3

6.5K 590 520
                                    

Harry uykusunun en tatlı yerindeyken -en azından kabus görmüyordu- bir anda sert bir düşüş yaşadı ve gözleri ardına kadar açıldı. 

Yerdeydi. Kaşlarını çatıp etrafa bakındı, Draco'nun kendisine şaşkın ve uykulu bir şekilde baktığını görünce şaşırdı. Düşüşünün sesine uyanmış olmalıydı karşısındaki sarışın. "Ne oldu?" diye sordu sarı saçlarını karıştırarak. 

"Düştüm." dedi Harry hala yerde otururken. "Bariz değil mi?"

"Orasını fark ettim pratik zeka." diye homurdandı Draco. "Niye?" 

"Bilmiyorum." dedi oğlan. "Belki... Yatak hala fazla uzaktır?"

Draco göz devirdi. "Oldu olacak koynunda yatayım." Harry de göz devirdi ona. "Belki yatağın benden uzak köşesine yattıysan bağ kaldıramamış olabilir." diye açıkladı Harry. "Biraz çekeyim yatağı."

Birkaç santim daha yaklaştırdı yatağı Harry kendi yatağına. Umarım iş görür diye düşündü.

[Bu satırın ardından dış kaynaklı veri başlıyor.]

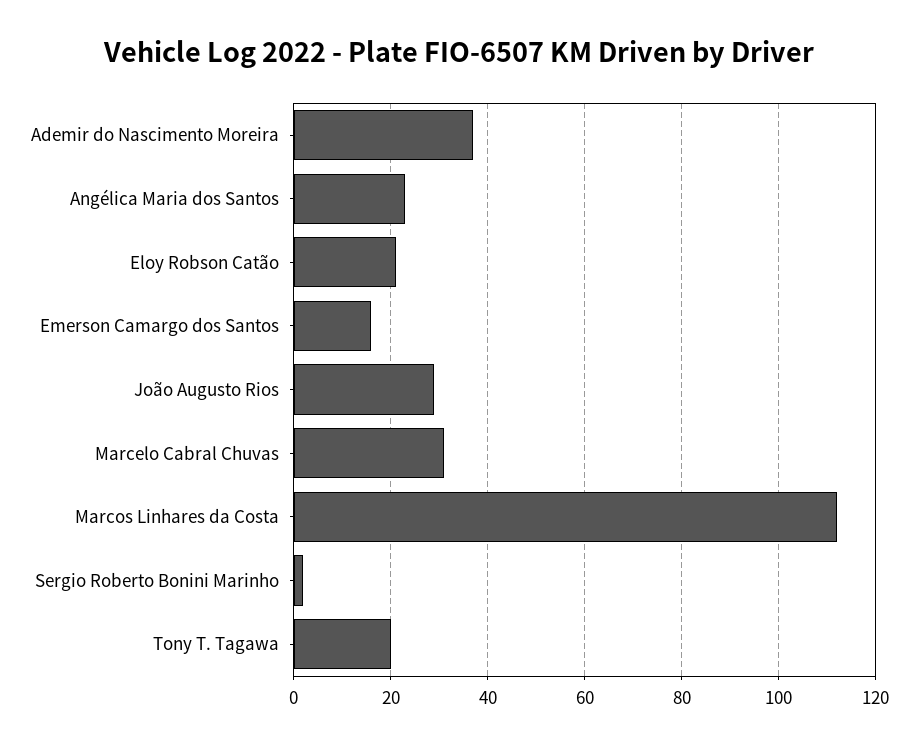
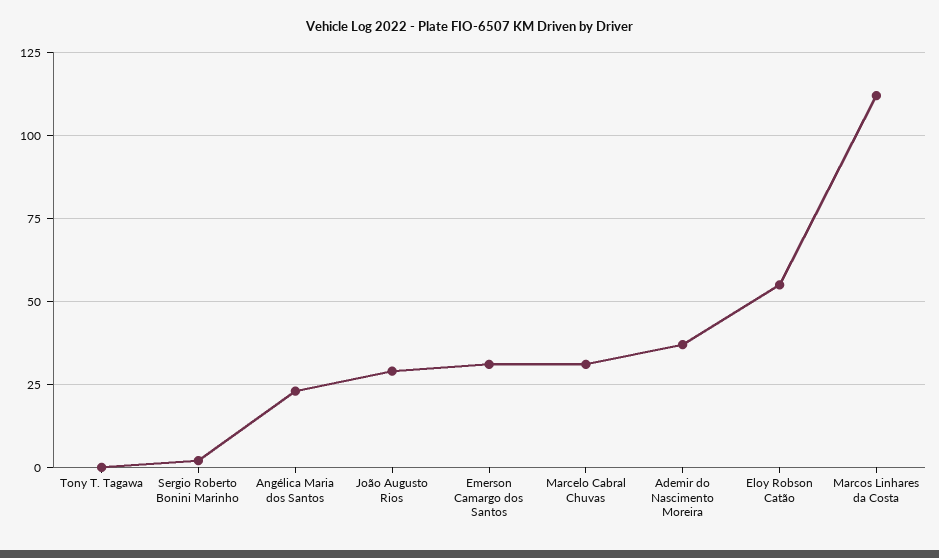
Eloy Robson Catão: 20 -> 55
Emerson Camargo dos Santos: 15 -> 30
Tony T. Tagawa: 20 -> 0

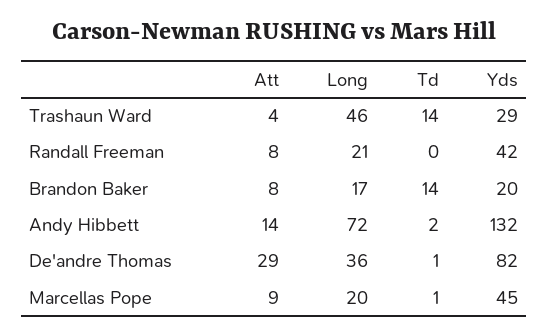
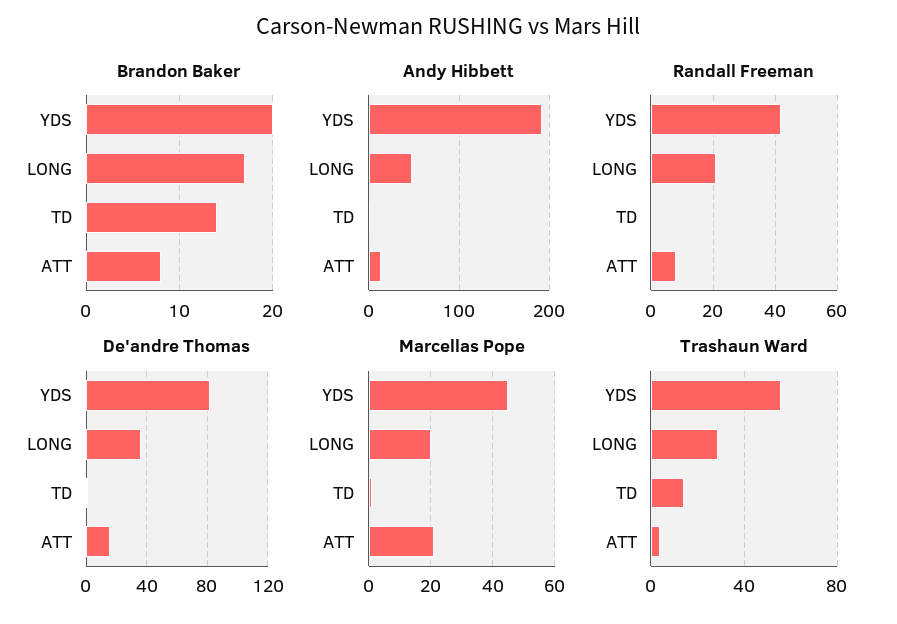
Trashaun Ward, Long: 46 -> 30
Trashaun Ward, Yds: 29 -> 55
Andy Hibbett, Long: 72 -> 50
Andy Hibbett, Yds: 132 -> 190
De'andre Thomas, Att: 29 -> 15
Marcellas Pope, Att: 9 -> 20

Bir an önce sabah olmasını istiyordu Harry, bu sorunun çözülmesi açısından. 

Oysa sabah kendisini daha da beter şeylerin beklediğini hesaplayamamıştı. 

Uyanıp yataklarının başını terk etmeden giyindiler. Bu kısma kadar sorun çıkmamıştı. Ta ki Draco "İşemem gerekiyor." diyene kadar.

"Git işe." dedi Harry kravatını bağlamak için çabalarken. "Ne yapayım yani sidik torban dolduysa. Beynimde zaten yeteri kadar boş bilgi var."

Draco göz devirdi, sabahları hiçbir zaman mutlu uyanan tiplerden olmamıştı ve agresifliği üzerindeydi. "Diyorum ki Potter... Tuvaletle bulunduğun nokta arasında çok mesafe var, bağın uzanamayacağı kadar çok mesafe. Ve benim işemem gerekiyor."

Neyden bahsettiğini anlayan Harry -Draco geri zekalıya anlatır gibi anlattığından anlamaması mümkün değildi zaten- "Asla olmaz." dedi. "Kapıda beklerim, uzandığı kadar işersin Malfoy."

"Artistik tavırlara girme Potter, rahat işeyemezsem içeri girersin." İkisi didişe didişe tuvalete geldiklerinde Harry kapının önünde durdu, Draco ise tuvalete uzanmaya çalıştı. Başarılı olamadı. Kapının yanına musluk koyacak ne vardı? İnsan ilk tuvaleti koyar. 

"Potter, olmuyor." dedi içten içe küfrederek. "İçeri geleceksin mecburen."

"Siktir git gelmem." Harry bunun düşüncesiyle bile bayılacak gibi oluyordu. 

"Potter üstüne işerim bak!" Draco'nun sabırsız ve sinirli sesini duyunca Harry ettiği tüm lafları yutarak gözlerini kapattı ve içeri girdi. "Eline koluna hakim ol, sırtımı senin sırtına yaslayacağım." dedi.

"Merak etme tipim değilsin." Draco, Harry'yi kolundan çekip sırtını sırtına yasladı. "Tuvalette bile yalnız kalamaz oldum amına koyayım." diye söylendi. 

"Çabuk işe hadi söylenme." Harry gözlerini açtı, nasılsa tehlikesizdi ancak karşısında gördüğü aynadan Draco'nun sarı kafasını görünce yutkunup gözlerini tekrar kapatmaya karar verdi.

"Tamam, bitti." Draco pantolonunu toplayıp ellerini yıkamak için lavaboya yanaştı. Harry ise olduğu yerde durmuş onu izliyordu. 

Yakışıklıydı. Harry birkaç kere rüyasında onu gördüğünü -çok ayıp pozisyonlarda özellikle- anımsayınca gözlerini kaçırıp nefes verdi. Bunu hatırlamak için uygun bir zamanda değillerdi.

Birlikte odadan çıkıp ortak salona indiklerinde ikisinin de suratı asıktı. Taş kapının önünde bekleyen Hermione, Ron ve Blaise, Parkinson, Theo ekibiyle karşılaştılar.